Intercontinental Exchange, Inc. (NYSE: ICE), a leading global provider of market technology and data services, has announced that Worldscale Association Ltd (Worldscale), the primary provider of tanker freight rate benchmarks, will incorporate ICE’s European Carbon Allowance (EUA) futures settlement price into its freight rate calculations for 2025. The decision underscores the increasing focus on carbon emissions within the maritime industry, particularly as the sector comes under the purview of the European Union’s Emissions Trading System (EU ETS).
Worldscale’s freight rate benchmarks represent the estimated cost of operating a standardized tanker on a round-trip voyage. These benchmarks account for key operational expenses such as bunker fuel costs, port charges, and currency exchange rates. Beginning in 2025, the benchmarks will also include the cost of carbon emissions associated with maritime shipping, in compliance with EU ETS regulations. This move aligns with the EU’s broader environmental strategy to reduce greenhouse gas emissions across various sectors, including maritime transport.

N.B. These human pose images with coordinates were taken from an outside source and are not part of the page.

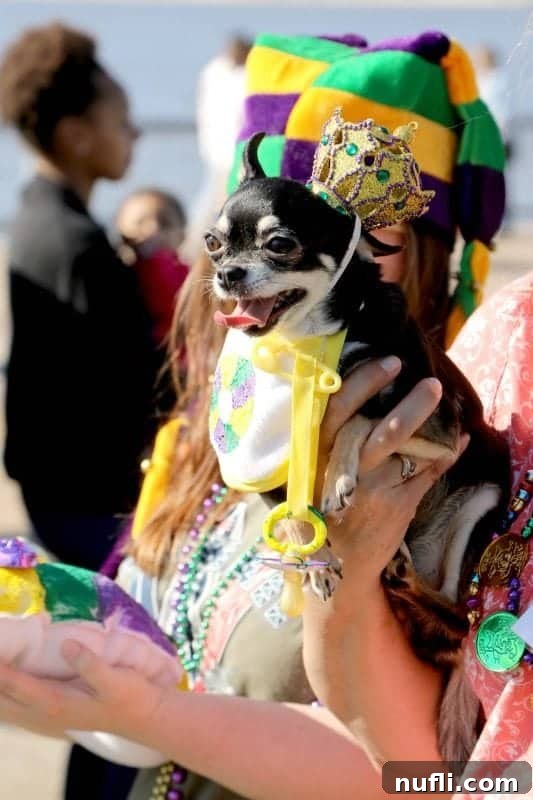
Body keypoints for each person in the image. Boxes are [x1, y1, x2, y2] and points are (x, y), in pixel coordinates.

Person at [0, 30, 512, 800]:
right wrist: (47, 637)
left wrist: (158, 715)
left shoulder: (448, 483)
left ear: (430, 261)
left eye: (367, 234)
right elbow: (131, 663)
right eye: (247, 238)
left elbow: (429, 780)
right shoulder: (201, 445)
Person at [0, 23, 164, 570]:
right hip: (92, 507)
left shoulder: (37, 220)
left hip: (55, 499)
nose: (134, 135)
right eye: (122, 122)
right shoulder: (76, 243)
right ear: (78, 136)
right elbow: (136, 375)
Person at [227, 31, 506, 349]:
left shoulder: (480, 373)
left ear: (426, 247)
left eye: (357, 220)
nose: (326, 253)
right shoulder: (180, 374)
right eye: (281, 241)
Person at [183, 35, 252, 263]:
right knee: (216, 202)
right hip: (225, 153)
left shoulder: (215, 73)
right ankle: (195, 250)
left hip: (223, 152)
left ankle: (193, 248)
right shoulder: (224, 74)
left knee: (212, 201)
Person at [115, 188, 190, 347]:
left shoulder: (189, 278)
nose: (153, 230)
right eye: (140, 222)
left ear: (182, 235)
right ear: (120, 231)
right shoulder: (115, 270)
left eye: (165, 223)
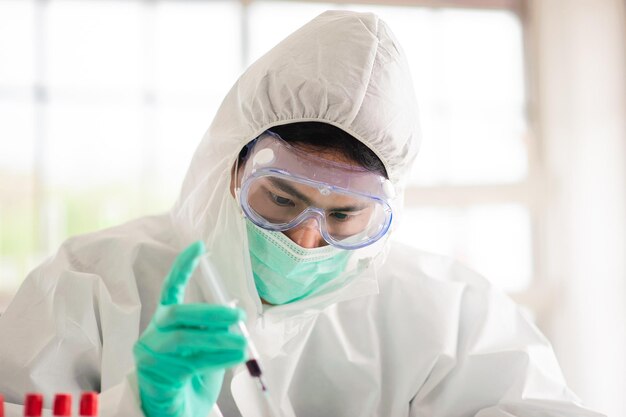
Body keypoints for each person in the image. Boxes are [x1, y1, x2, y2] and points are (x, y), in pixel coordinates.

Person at [0, 10, 604, 417]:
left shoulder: (455, 318)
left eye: (345, 215)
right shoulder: (93, 282)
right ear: (231, 167)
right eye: (283, 198)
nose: (306, 237)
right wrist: (134, 406)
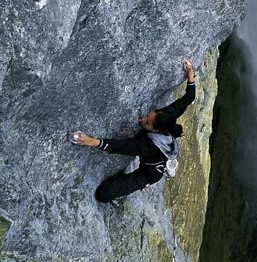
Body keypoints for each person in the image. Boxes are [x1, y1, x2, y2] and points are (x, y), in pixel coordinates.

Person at [71, 58, 196, 203]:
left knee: (103, 195)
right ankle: (167, 165)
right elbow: (189, 98)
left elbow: (123, 146)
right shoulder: (168, 116)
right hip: (162, 151)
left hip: (149, 174)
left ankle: (158, 172)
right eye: (148, 116)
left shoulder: (148, 146)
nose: (142, 120)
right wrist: (190, 73)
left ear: (156, 130)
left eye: (147, 123)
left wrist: (90, 141)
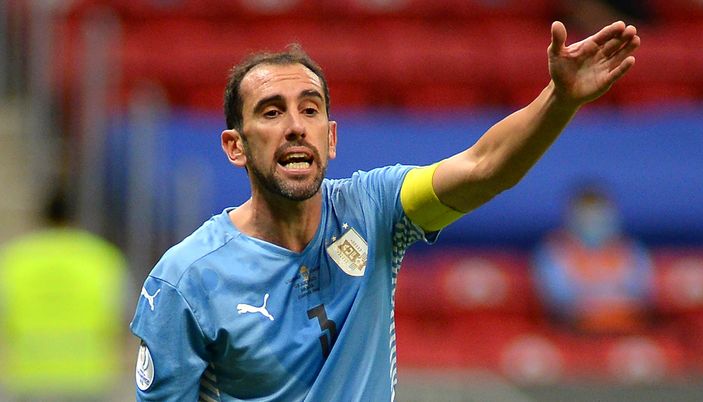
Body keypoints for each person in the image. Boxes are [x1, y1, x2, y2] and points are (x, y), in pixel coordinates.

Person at [130, 21, 640, 401]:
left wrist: (560, 99)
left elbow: (486, 167)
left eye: (310, 109)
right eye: (271, 112)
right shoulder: (186, 279)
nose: (295, 126)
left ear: (330, 139)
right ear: (235, 146)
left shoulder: (374, 208)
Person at [0, 190, 128, 402]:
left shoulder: (14, 260)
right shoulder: (103, 258)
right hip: (89, 377)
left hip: (29, 378)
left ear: (41, 218)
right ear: (75, 219)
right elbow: (123, 317)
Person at [532, 183, 654, 334]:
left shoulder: (631, 250)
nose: (593, 222)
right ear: (571, 217)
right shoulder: (553, 251)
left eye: (599, 215)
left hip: (627, 329)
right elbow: (559, 300)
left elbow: (640, 295)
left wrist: (604, 304)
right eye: (586, 217)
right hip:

Under the EU ETS, shipping companies are required to account for emissions from vessels calling at or handling cargo at EU ports. As ICE’s EUA futures market is the most liquid and widely used carbon market globally, it has been selected as the reference point for these calculations. The benchmark price will be derived from the average daily settlement price of ICE’s EUA December 2024 futures contract over a one-year period, from October 1, 2023, to September 30, 2024.
Ian McCarthy, Managing Director of Worldscale, emphasized the importance of transparency in carbon pricing:
“Worldscale needed a transparent price of carbon to be factored into freight rates, and ICE’s European carbon market, being the most liquid, is the natural choice.”
Jeff Barbuto, Global Head of Oil Markets at ICE, highlighted the broader implications of this collaboration:
“Maritime transport is central to the global economy. ICE, as the leading energy derivatives market, has worked closely with the industry to provide a solution for the maritime sector to meet the new EU ETS requirements. This integration supports both physical freight markets and related derivatives used to hedge freight risk.”
In addition to its role in carbon pricing, ICE provides a comprehensive suite of wet freight futures and options to help market participants manage price risks associated with shipping oil. Wet freight rates are closely tied to crude oil and refined product markets, areas where ICE is a global leader. The company offers access to over 800 oil-related products, including ICE Brent crude oil futures, which serve as a pricing benchmark for 75% of the world’s internationally traded crude oil.
In November 2024, ICE achieved record open interest in wet freight futures and options, reaching 181,152 contracts on November 22. This milestone reflects the growing reliance of market participants on ICE’s tools for managing freight and energy-related risks.
The EUA carbon benchmark is part of ICE’s expansive environmental market offerings, which are the largest and most liquid globally. These markets enable participants to fulfill emissions obligations while mitigating price risks associated with environmental compliance. Over the past year, open interest across ICE’s environmental products has grown by 28%, while its broader energy complex has seen a 20% increase in open interest.
As the maritime industry continues to adapt to stringent environmental regulations, the integration of ICE’s carbon pricing into Worldscale’s freight rate calculations marks a significant step toward sustainability and transparency in global shipping.